Record excerpts: Begin
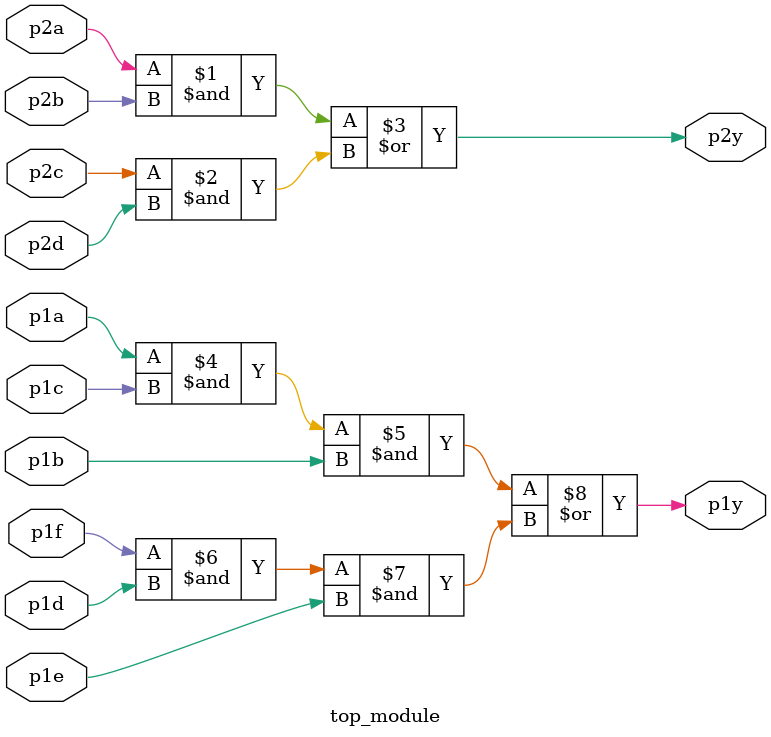
<source format=v>
module top_module ( 
    input p1a, p1b, p1c, p1d, p1e, p1f,
    output p1y,
    input p2a, p2b, p2c, p2d,
    output p2y );
    // https://hdlbits.01xz.net/wiki/7458
    assign p2y = ((p2a&p2b)|(p2c&p2d));
    assign p1y = ( (p1a & p1c & p1b) | (p1f & p1d & p1e) );
endmodule // DONE

</source>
Record excerpts: End
Exercise objective:
Go through the data and return every word of it verbatim, leaving out the pictures.

Output:
<source format=v>
module top_module ( 
    input p1a, p1b, p1c, p1d, p1e, p1f,
    output p1y,
    input p2a, p2b, p2c, p2d,
    output p2y );
    // https://hdlbits.01xz.net/wiki/7458
    assign p2y = ((p2a&p2b)|(p2c&p2d));
    assign p1y = ( (p1a & p1c & p1b) | (p1f & p1d & p1e) );
endmodule // DONE

</source>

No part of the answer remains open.